On November 14, 2018, TOM_HBS2020 commented on 3D Printing Straighter Smiles :

Great article. I do believe that Align can leverage its large set of data from dental plans. The company can look to the data to uncover trends in current usage of the technology and apply these findings to their production process. For example, these trends could aid in “decentralizing” the process in the article as you mentioned as a possible next step– Align will learn from its data where the product is utilized most often, and increase the number of machines in that specific area. Align can also use this data for marketing purposes to generate consumers, resulting in decreased fixed costs/unit produced.

On November 14, 2018, TOM_HBS2020 commented on Shooting for the Stars :

NASA’s use of open innovation is fascinating, especially given the general conception that the work it does requires deep scientific expertise. I believe that NASA can continue to use open innovation efficiently by avoiding truly open-ended questions. NASA has gained value from narrowly defined questions that directly benefit from crowdsourcing– such as the example you provided of 21,000 volunteers studying more than 100,000 images and identifying 5 million objects.
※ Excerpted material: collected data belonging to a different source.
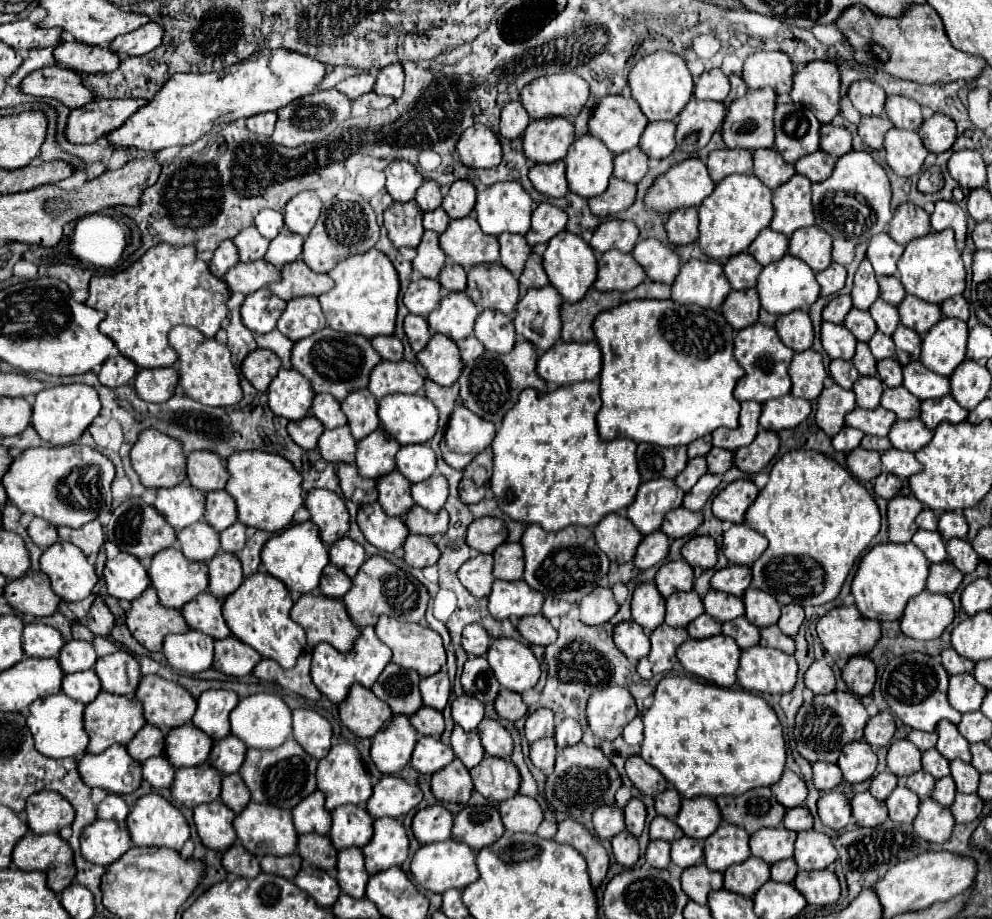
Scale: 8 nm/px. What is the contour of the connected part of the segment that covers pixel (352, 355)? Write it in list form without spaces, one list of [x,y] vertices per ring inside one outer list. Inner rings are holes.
[[[322,328],[312,336],[298,340],[292,348],[292,368],[310,380],[312,390],[332,394],[338,402],[344,400],[350,392],[362,390],[368,384],[370,370],[382,360],[378,352],[370,346],[370,340],[364,336],[344,334],[332,328]]]

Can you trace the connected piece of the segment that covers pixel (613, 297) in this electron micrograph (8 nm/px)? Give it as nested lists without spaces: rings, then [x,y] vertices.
[[[590,288],[590,292],[578,304],[562,304],[560,318],[562,318],[562,340],[564,342],[592,342],[592,322],[594,316],[602,310],[614,308],[622,302],[620,292],[598,292]]]

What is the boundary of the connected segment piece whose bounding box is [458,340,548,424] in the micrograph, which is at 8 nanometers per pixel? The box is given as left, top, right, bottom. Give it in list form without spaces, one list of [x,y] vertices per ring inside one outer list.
[[[518,340],[512,352],[498,356],[496,352],[484,352],[478,360],[474,360],[470,366],[464,366],[458,384],[460,384],[460,398],[466,408],[470,408],[474,414],[482,416],[484,420],[490,420],[494,424],[500,424],[504,414],[516,404],[518,394],[524,388],[534,388],[538,392],[546,392],[548,384],[536,374],[536,360],[538,354],[534,346],[526,340]]]

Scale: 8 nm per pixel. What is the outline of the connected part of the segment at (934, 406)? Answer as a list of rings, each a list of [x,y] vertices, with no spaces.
[[[942,396],[938,400],[924,400],[922,402],[922,422],[934,430],[936,424],[940,422],[964,422],[968,416],[968,410],[964,410],[962,406],[958,406],[958,402],[952,396]]]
This project benefited from the sheer number of volunteers, who provided more manpower than just one astronomer at NASA. By strictly defining the question, NASA will not get distracted by ideas.

I believe that training machine learning algorithms using high quality, representative datasets would minimize bias. I would be concerned about bias if the algorithm is trained on a database enriched for certain characteristics. For example, if the data set includes a high number women and high number of cardiovascular events, then the algorithm may learn to associate cardiovascular events with women. However, I believe a great benefit of machine learning algorithm is that the process reduces human bias that naturally occurs during an in-person physician-patient appointment.
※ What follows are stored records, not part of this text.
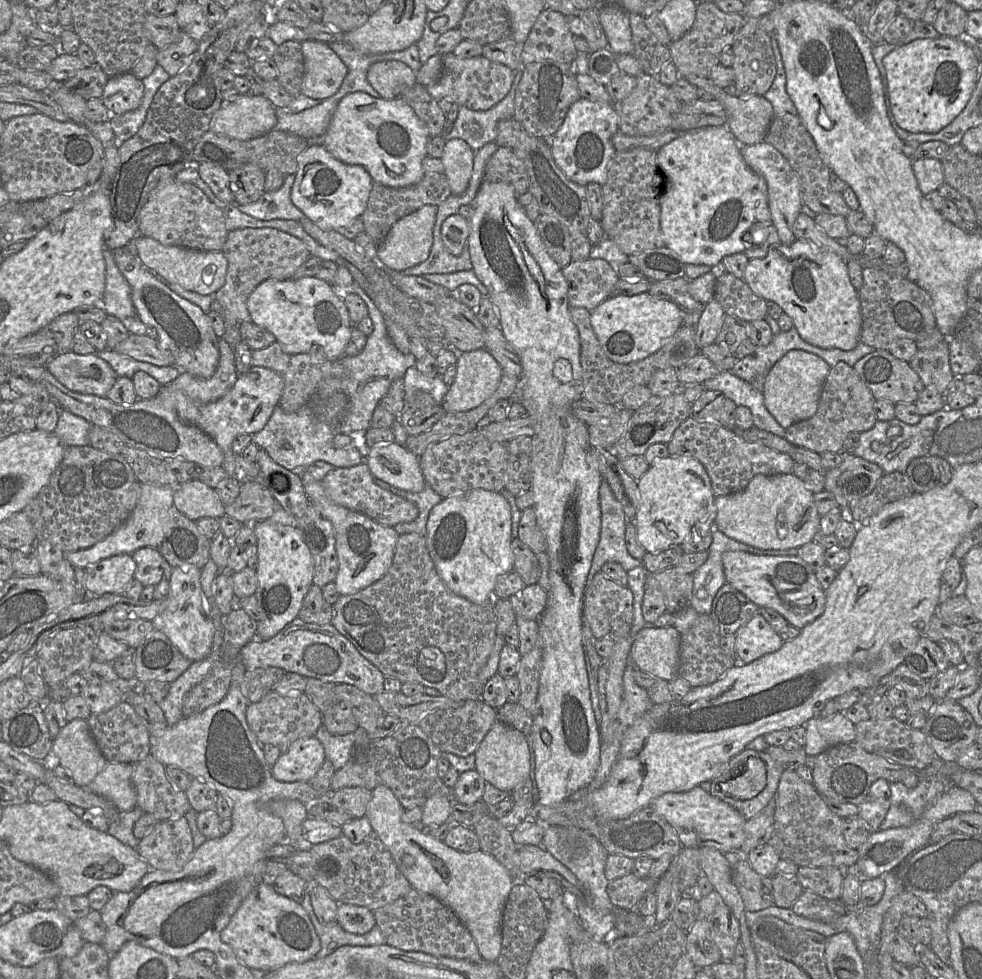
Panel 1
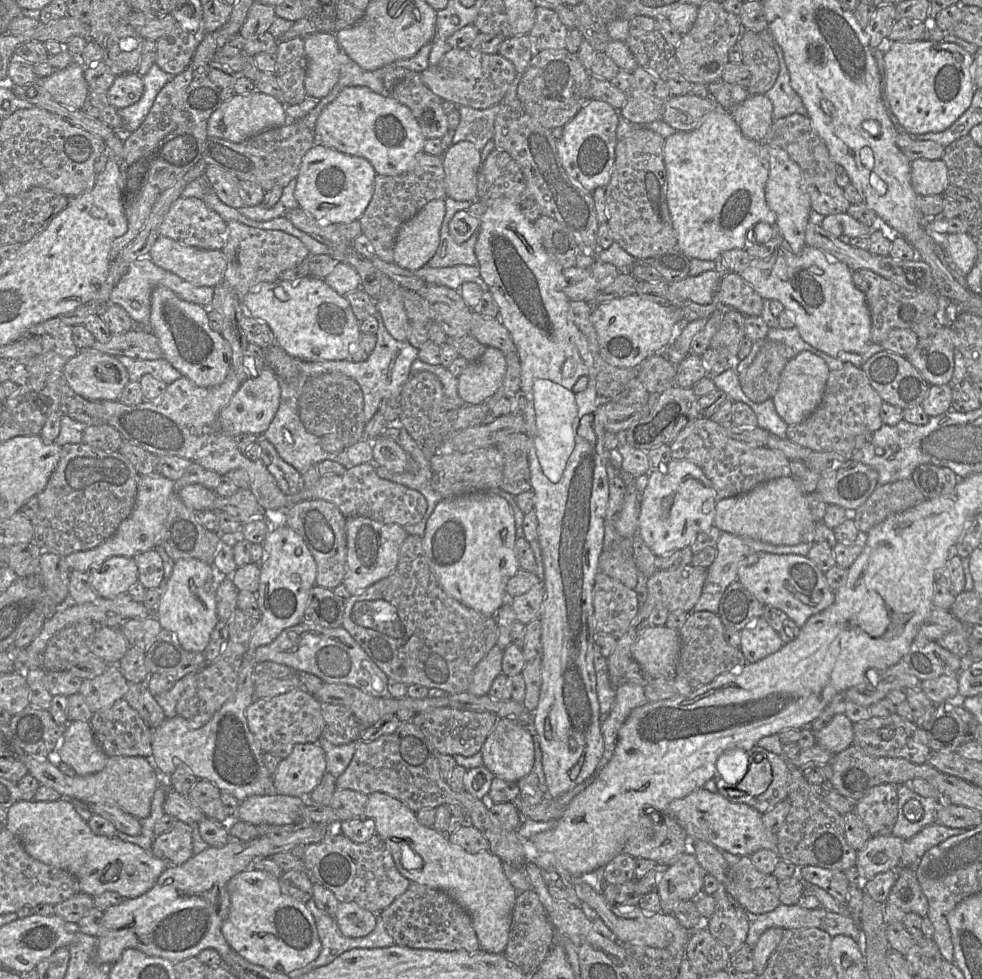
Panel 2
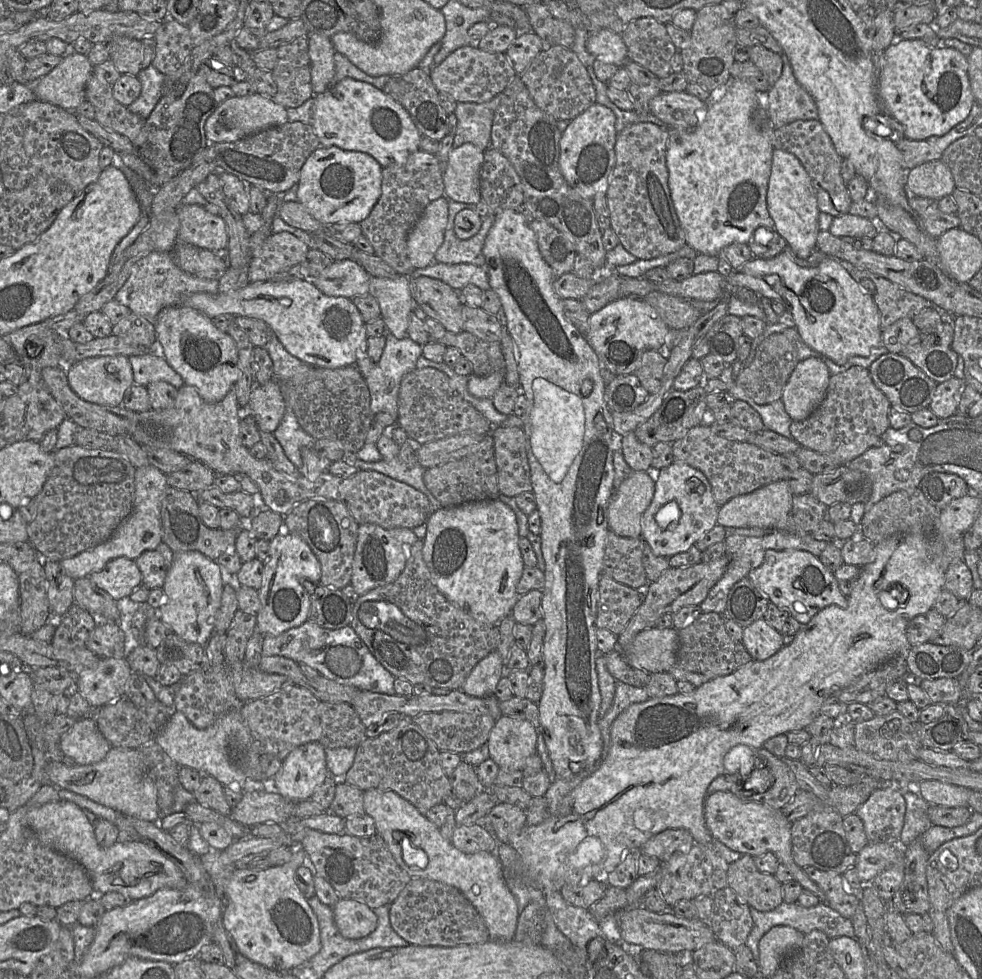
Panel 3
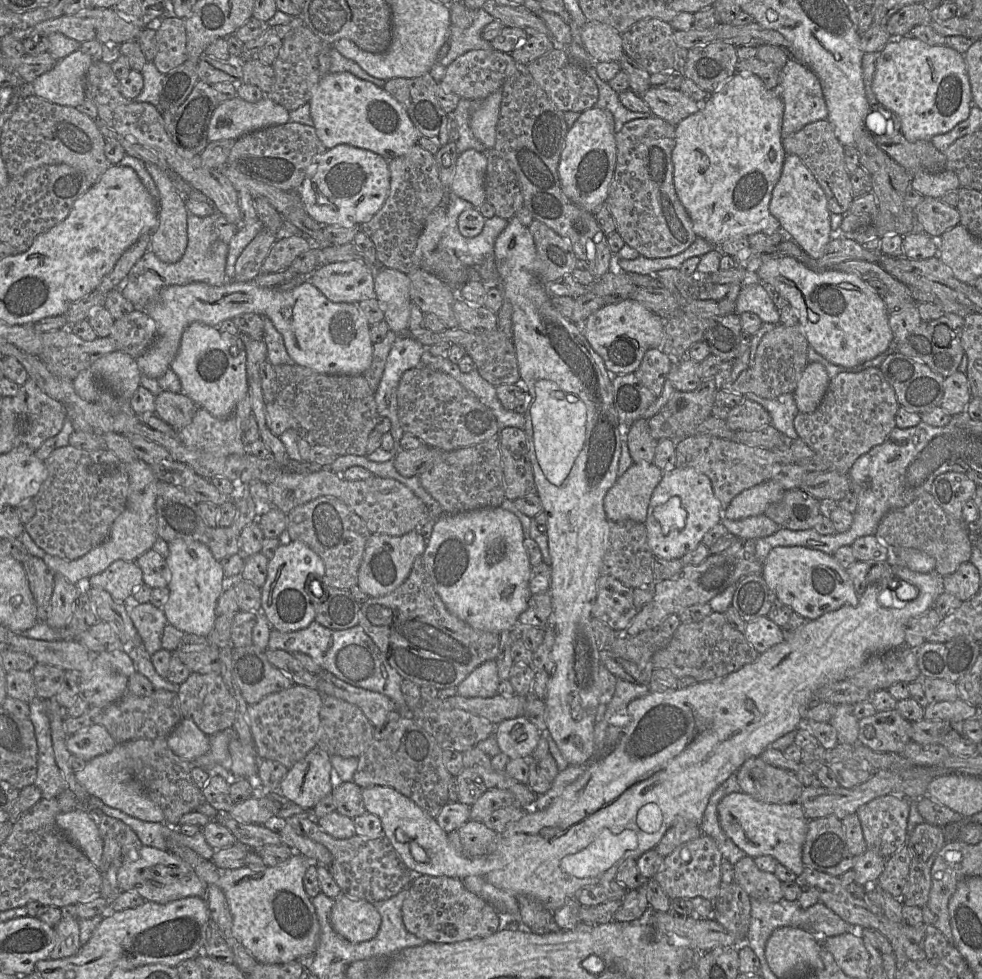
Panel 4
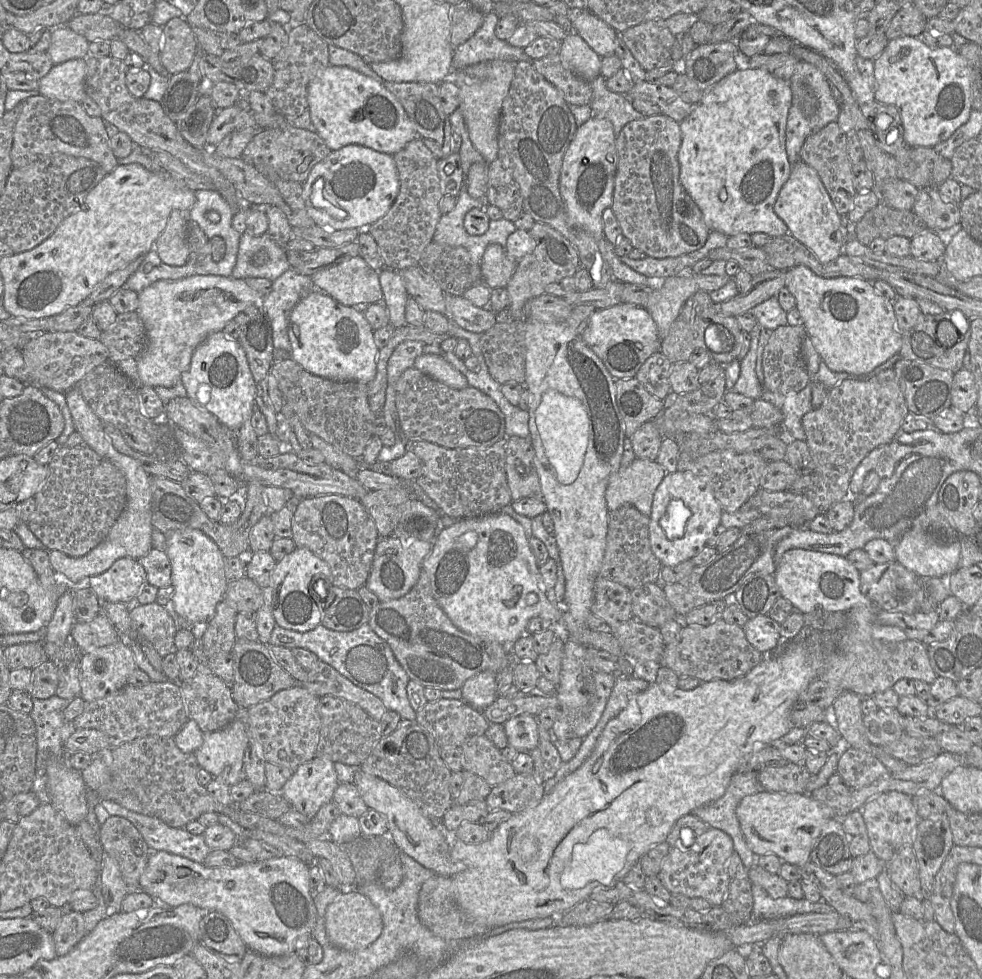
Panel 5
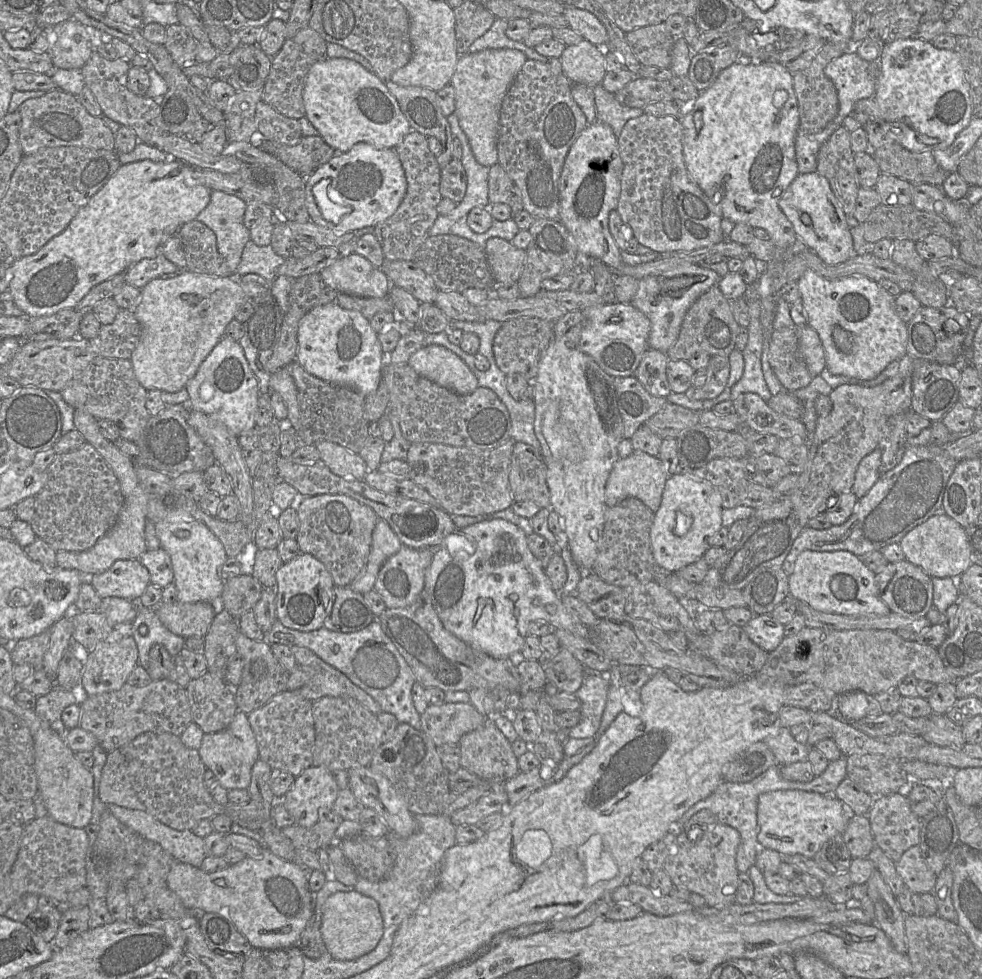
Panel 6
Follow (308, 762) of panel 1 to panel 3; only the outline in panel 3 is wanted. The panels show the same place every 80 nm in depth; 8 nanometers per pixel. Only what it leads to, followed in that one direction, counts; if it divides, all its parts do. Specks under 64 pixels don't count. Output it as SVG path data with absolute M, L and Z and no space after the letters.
M311 742L295 748L285 758L270 786L288 800L309 800L327 776L325 748Z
Housing is such an exciting application of additive manufacturing. I believe that Contour Crafting should partner with both governments and non-profit organizations to scale their impact. The potential for this technology in developing countries is huge, as numerous non-profits work on increasing access to housing but have fallen short in their reach. The low cost of 3D printing a home is particularly remarkable, and governments would certainly be incentivized to partner with Contour Crafting for this reason. One issue that may arise is access to urban land; 68% of the world’s population is projected to live in urban areas by 2050 [1]. Thus, Contour Crafting will need to consider how to apply 3D printing for housing in light of increased urbanization.

[1] 68% of the world population projected to live in urban areas by 2050, says UN. United Nations, Department of Economic and Social Affairs. . Accessed 11/14/18.

On November 14, 2018, TOM_HBS2020 commented on Crowd-sourcing the Secret of Life: 23andMe and Open Innovation :

Great topic. I agree that it is important to question the quality of 23andMe’s research studies. I would be particularly concerned about selection bias, as individuals choosing to participate in 23andMe may be more homogenous in genetic composition than an entire population. Thus, the generalizability of the studies to other individuals remains low at this time. I would agree that the results must be interpreted responsibly, and question whether the results of these studies are actionable in today’s world. The medical conditions studied in 23andMe result from an interplay of genes and the environment not yet well understood, and so it remains unclear whether individuals are harmed or benefit by making lifestyle changes once aware of their genetic predisposition to certain conditions.